Seit knapp 13 Jahren bringt die Theatergruppe Scenario jedes Semester spannende Inszenierungen auf die Bühnen Tübingens. Vergangenen Freitag feierte das dreiköpfige Schauspielteam zusammen mit Regisseur Thomas Rösner die Premiere des diessemestrigen Stücks. Die vielen Zuschauer im Fichtehaus durften sich an einer expressiven Interpretation eines philosophischen Kammerspiels von Sartre erfreuen.
Drei Abwesende in der Hölle
Es gibt wohl wenige Theaterstücke, die es schaffen, sich so weniger Charaktere und Requisiten zu bedienen und dennoch mit ausdrucksstarken Texten zu beeindrucken. In Jean-Paul Sartres minimalistischen Kammerspiel „Geschlossene Gesellschaft“ treffen drei unterschiedliche Charaktere nach ihrem irdischen Tod aufeinander. Die allgegenwärtige Hitze, die den Journalisten Garcin plagt, ist eine gelungene Metapher für die bedrückenden inneren Konflikte der Protagonisten. Eingesperrt in einem kargen Raum sind die irdisch Abwesenden gezwungen, ihre Sünden miteinander zu teilen. Die seelische Höllenfahrt beginnt, als sie sich als gegenseitige Folterknechte entpuppen.
Ein spiegelloses Dasein
Die eitle Estelle, gespielt von Hanna Weiß, verliert den Boden unter den Füßen, da sie ihre Identität nur in ihrem Spiegelbild reflektieren kann. Die hochintellektuelle Ines vertraut auf ein substantielles Ich-Empfinden von innen – im Gegensatz zu Estelles sinnlichkeitsbetontem Selbstbild. Eines haben alle drei jedoch gemeinsam: Geplagt von irdischen Sünden, suchen sie sich auf egoistische Weise in ihrem Gegenüber zu reflektieren. Estelle bettelt um die sexuelle Aufmerksamkeit von Garcin. Der erfolgsorientierte pazifistische Journalist kann hingegen nur durch die Anerkennung und das Vertrauen anderer existieren. Er scheint besessen von den Gedanken seiner irdischen Kollegen und verzweifelt bei dem Gedanken, in Vergessenheit zu geraten.

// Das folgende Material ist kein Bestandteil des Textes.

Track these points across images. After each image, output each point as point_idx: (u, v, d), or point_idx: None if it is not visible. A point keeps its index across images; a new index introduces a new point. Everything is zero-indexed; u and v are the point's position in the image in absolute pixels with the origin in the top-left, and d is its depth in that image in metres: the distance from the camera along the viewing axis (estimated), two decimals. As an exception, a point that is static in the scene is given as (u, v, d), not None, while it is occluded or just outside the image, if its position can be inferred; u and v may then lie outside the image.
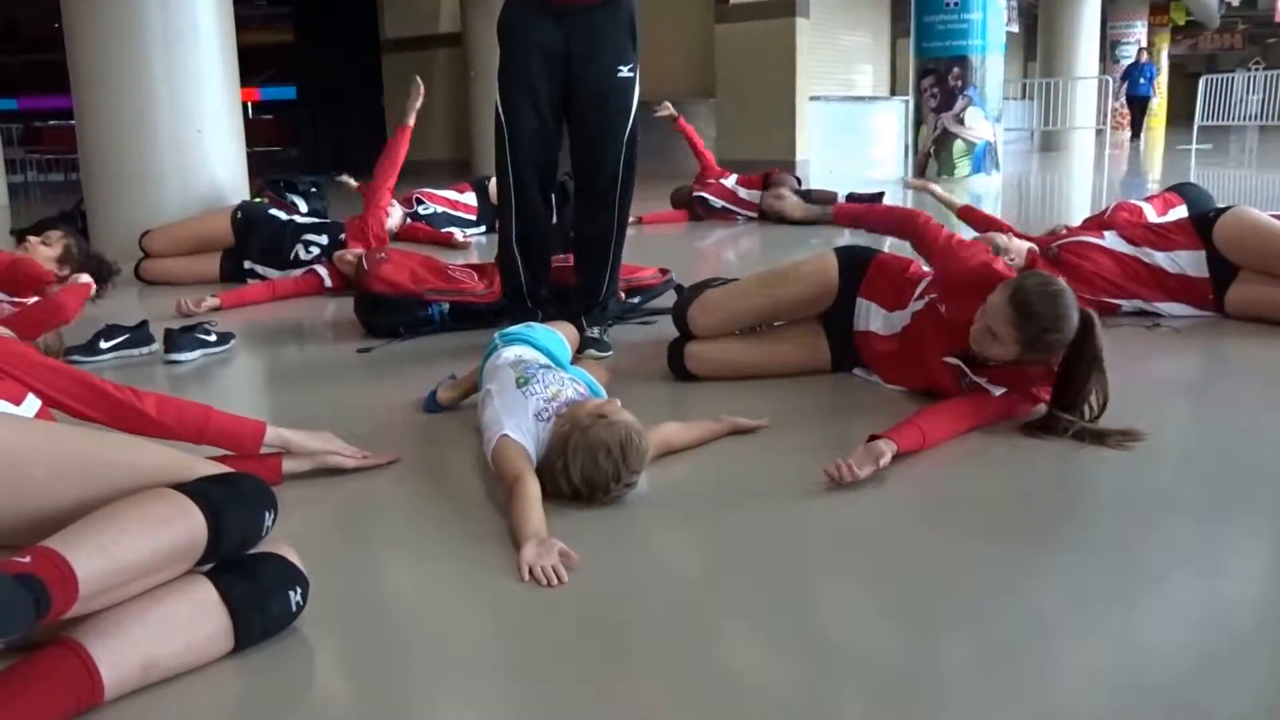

„Ich will meine Hölle selbst wählen“
Einzig und allein Ines predigt auf zynische Weise existenzialistische Gedanken. Während sich ihre beiden Höllengefährten mit dem Glauben an Zufall ihrer moralischen Verantwortung entziehen wollen, blickt Ines den ungeschönten Tatsachen ins Gesicht. Schauspielerin Nora Martetschläger verkörpert auf sehr authentische Weise Sartres Grundgedanken des Freiheitsdilemmas. Der Mensch hat die Freiheit, sich selbst zu erfinden, steht jedoch in der vollen Verantwortung für jede Tat, da es keinen übernatürlichen Determinismus gibt.
„In meinem Kopf wird es immer hell sein“
Entgegen der weitläufigen Meinung, nach dem Tod Frieden zu finden, inszeniert vor allem Micha Himpel in der Rolle des stolzen Garcins auf eindrucksvolle Weise die Tragweite der moralischen Verantwortung. Seine innere Zerrissenheit lässt ihn den irdischen Verlust nicht akzeptieren. Der verzweifelte Versuch, sein Leben im Tod noch zu ordnen, scheitert. Was für immer bleibt, sind die selbstverschuldeten Taten, durch die die Charaktere sich während ihres Lebens definiert haben. Alle Protagonisten leiden auf ihre Art und Weise am Prozess der Selbstakzeptanz.
Die wohl eindrucksvollste Szene ist der Moment, in dem die Tür der Hölle geöffnet wird. Alle Charaktere lechzten bisher nach einer Flucht. Als ihnen alle Türen offen stehen, blicken sie der nackten Freiheit aber mit Skepsis ins Gesicht – eingeschüchtert von den endlosen Möglichkeiten der Welt.
Weitere Aufführungen: 12. und 13. Juli im Löwenkino (Altstadt).
Beginn jeweils um 20 Uhr. Eintritt 6 €.